Is the description appropriately sized, front-loaded, and free of redundancy?

The description is front-loaded with the core purpose in the first sentence, followed by structured Args and Returns sections. Every sentence adds value: the first explains the action, Args detail parameters, and Returns clarify output. No wasted words, and it's appropriately sized for a 3-parameter tool.

Shorter descriptions cost fewer tokens and are easier for agents to parse. Every sentence should earn its place.

Completeness4/5

Given the tool's complexity, does the description cover enough for an agent to succeed on first attempt?

Given no annotations, 3 parameters with 0% schema coverage, and an output schema (implied by Returns), the description is mostly complete. It covers purpose, parameters, and return values. However, it could improve by mentioning Redis-specific behaviors (e.g., set uniqueness) or error handling, but the output schema likely handles return structure.

Complex tools with many parameters or behaviors need more documentation. Simple tools need less. This dimension scales expectations accordingly.

Parameters4/5

Does the description clarify parameter syntax, constraints, interactions, or defaults beyond what the schema provides?

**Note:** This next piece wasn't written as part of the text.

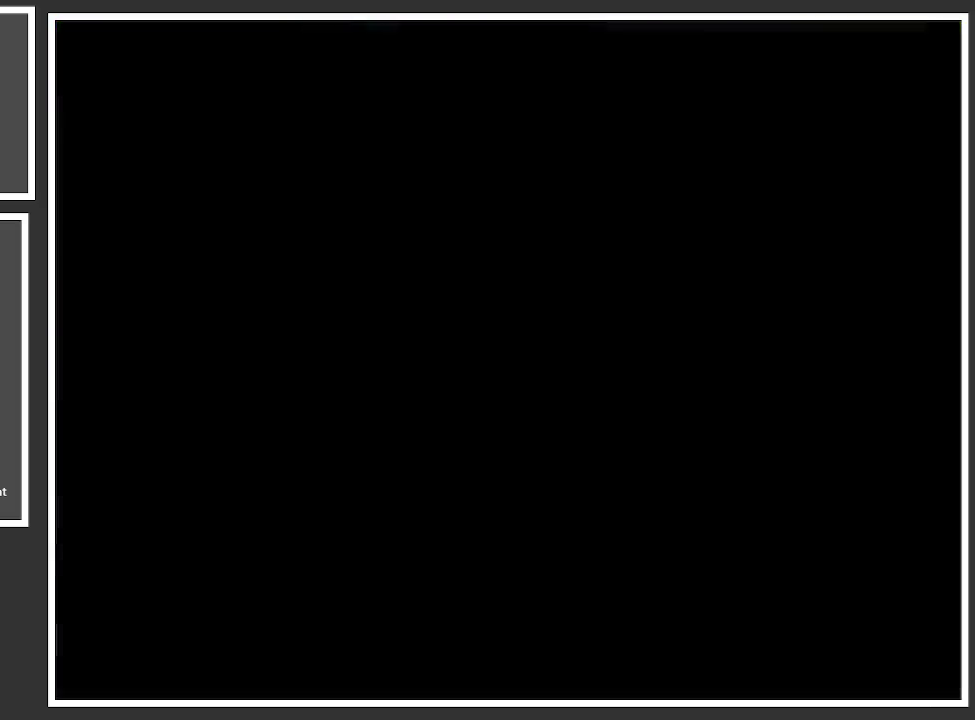
{"buttons": [], "left_stick": "center", "right_stick": "center", "events": []}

Schema description coverage is 0%, so the description must compensate. It provides clear semantics for all 3 parameters: 'name' as the Redis set key, 'value' as the item to add, and 'expire_seconds' as optional expiration time. This fully explains parameter purposes beyond the bare schema, though it lacks format details (e.g., value type constraints).

Input schemas describe structure but not intent. Descriptions should explain non-obvious parameter relationships and valid value ranges.

Purpose5/5

Does the description clearly state what the tool does and how it differs from similar tools?

The description clearly states the verb ('Add'), resource ('value to a Redis set'), and distinguishes it from siblings by specifying it's for set operations (vs. other Redis data types like strings, hashes, lists, etc.). It explicitly mentions 'Redis set' which differentiates from tools like 'set' (for strings), 'hset' (for hashes), or 'zadd' (for sorted sets).

Agents choose between tools based on descriptions. A clear purpose with a specific verb and resource helps agents select the right tool.

Usage Guidelines4/5

Does the description explain when to use this tool, when not to, or what alternatives exist?

The description implies usage context (adding to Redis sets with optional expiration) but doesn't explicitly state when to use this vs. alternatives like 'srem' (remove from set) or 'smembers' (list set members). It does distinguish from non-set operations, providing clear scope, but lacks explicit comparison to sibling set tools.

Agents often have multiple tools that could apply. Explicit usage guidance like "use X instead of Y when Z" prevents misuse.